Hari ini aku putuskan untuk menginap di tempat temanku –Risa. Di sebuah rumah kontrakan yang cukup besar, berisi beberapa kamar di dalamnya. Kontrakan ini memiliki 2 kamar mandi, satu dapur, ada juga ruangan untuk kumpul bersama. Tempat ini asing, namun entah kenapa aku merasa nyaman. Penghuni kontrakan ini membuat aku takjub luar biasa, membuat aku berkaca kemudian malu. Ah, kapan aku bisa berpakaian seperti mereka. Mereka cantik, berbalut busana gamis dan khimar panjang. Bukan hanya cantik parasnya, tapi juga hatinya. Pertama kali aku sampai depan pintu kontrakan itu, mereka menyapaku dengan ramah. Aku bingung harus bagaimana, mungkin karena aku sudah terlalu lama menghabiskan waktu sendirian, aku seperti lupa bagaimana caranya berbaur.
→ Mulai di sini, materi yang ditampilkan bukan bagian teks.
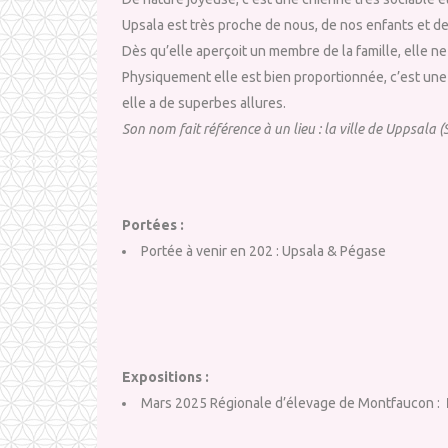
Upsala est très proche de nous, de nos enfants et 
Dès qu’elle aperçoit un membre de la famille, elle ne
Physiquement elle est bien proportionnée, c’est une 
elle a de superbes allures.
Son nom fait référence à un lieu : la ville de Uppsala (
Portées :
Portée à venir en 202 : Upsala & Pégase
Expositions :
Mars 2025 Régionale d’élevage de Montfaucon :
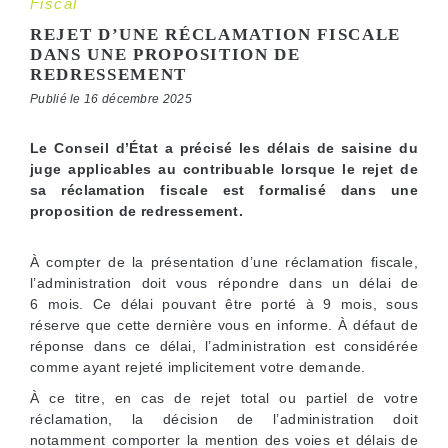
Fiscal
REJET D’UNE RÉCLAMATION FISCALE
DANS UNE PROPOSITION DE
REDRESSEMENT
Publié le 16 décembre 2025
Le Conseil d’État a précisé les délais de saisine du
juge applicables au contribuable lorsque le rejet de
sa réclamation fiscale est formalisé dans une
proposition de redressement.
À compter de la présentation d’une réclamation fiscale,
l’administration doit vous répondre dans un délai de
6 mois. Ce délai pouvant être porté à 9 mois, sous
réserve que cette dernière vous en informe. À défaut de
réponse dans ce délai, l’administration est considérée
comme ayant rejeté implicitement votre demande.
À ce titre, en cas de rejet total ou partiel de votre
réclamation, la décision de l’administration doit
notamment comporter la mention des voies et délais de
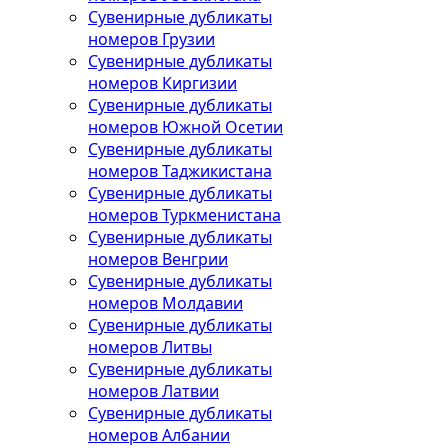
Сувенирные дубликаты
номеров Грузии
Сувенирные дубликаты
номеров Киргизии
Сувенирные дубликаты
номеров Южной Осетии
Сувенирные дубликаты
номеров Таджикистана
Сувенирные дубликаты
номеров Туркменистана
Сувенирные дубликаты
номеров Венгрии
Сувенирные дубликаты
номеров Молдавии
Сувенирные дубликаты
номеров Литвы
Сувенирные дубликаты
номеров Латвии
Сувенирные дубликаты
номеров Албании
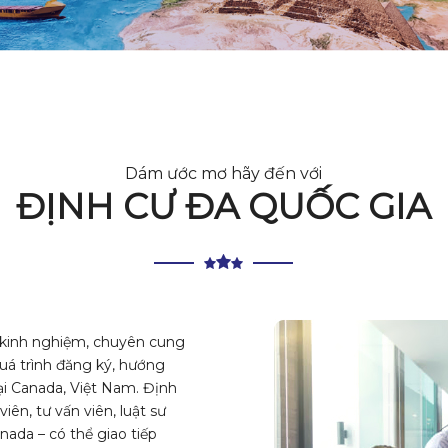
Dám ước mơ hãy đến với
ĐỊNH CƯ
ĐA QUỐC GIA
u kinh nghiệm, chuyên cung
quá trình đăng ký, hướng
tại Canada, Việt Nam. Định
ên, tư vấn viên, luật sư
nada – có thể giao tiếp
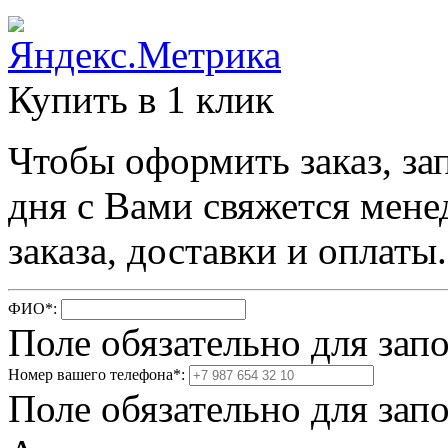
Купить в 1 клик
Чтобы оформить заказ, за
дня с Вами свяжется мене
заказа, доставки и оплаты.
ФИО
*
:
Поле обязательно для зап
Номер вашего телефона
*
:
Поле обязательно для зап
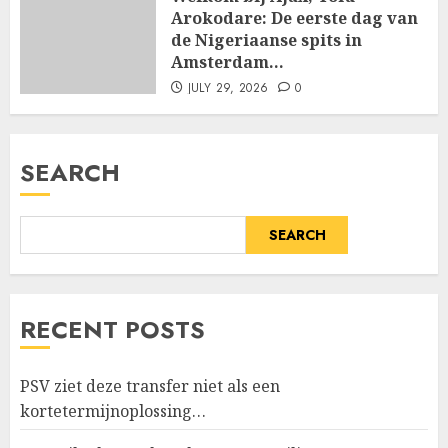
Arokodare: De eerste dag van
de Nigeriaanse spits in
Amsterdam…
JULY 29, 2026
0
SEARCH
SEARCH
RECENT POSTS
PSV ziet deze transfer niet als een
kortetermijnoplossing…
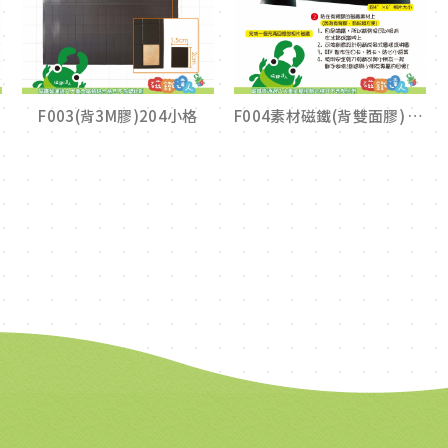
F003(背3M膠)204小格
F004素材磁鐵(背雙面膠) 10.5cm×14.5m×1mm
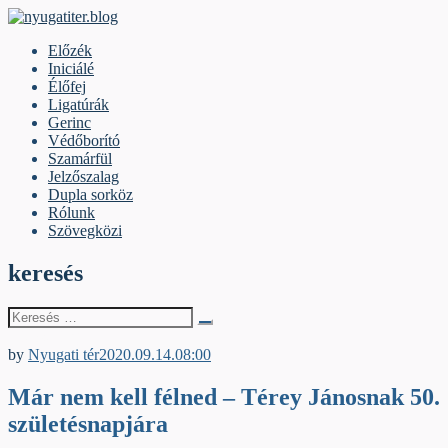
Skip
to
nyugatiter.blog
A vágány mellett, kérjük, olvassanak!
Előzék
content
Iniciálé
Élőfej
Ligatúrák
Gerinc
Védőborító
Szamárfül
Jelzőszalag
Dupla sorköz
Rólunk
Szövegközi
keresés
Keresés
erre:
Jelzőszalag
by
Nyugati tér
2020.09.14.
08:00
Már nem kell félned – Térey Jánosnak 50.
születésnapjára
Menyedihkan bukan?

Aku masuk ke kamar Risa. Ada teman sekamarnya di sana, sedang asyik bercengkrama dengan keluarga di seberang telepon. Percakapannya masih akan sangat panjang pikirku. Aku menahan diri untuk berkenalan.

Aku diam-diam mendengarkan. Berusaha tak menguping itu mustahil, jarak kami cukup dekat. Ada rasa penyesalan yang diam-diam menyelimutiku ketika mendengar betapa asyiknya percakapan jarak jauh itu, upaya pelepasan rindu yang tak pernah aku rasakan.

Aku kadang sempat berharap, seandainya aku dilahirkan sebagai anak pertama, mungkin aku akan bekerja sangat keras untuk memperhatikan adik-adikku, mendidiknya sebagai adik yang soleh dan soleha, seperti Farah. Seandainya aku dulu memilih untuk mondok di pesantren, mungkin aku akan ditempa menjadi wanita yang baik, terutama akhlaknya. Mungkin aku dapat bersosialisasi dengan baik, mungkin aku dapat memotong rantai introvert yang ada dalam diriku.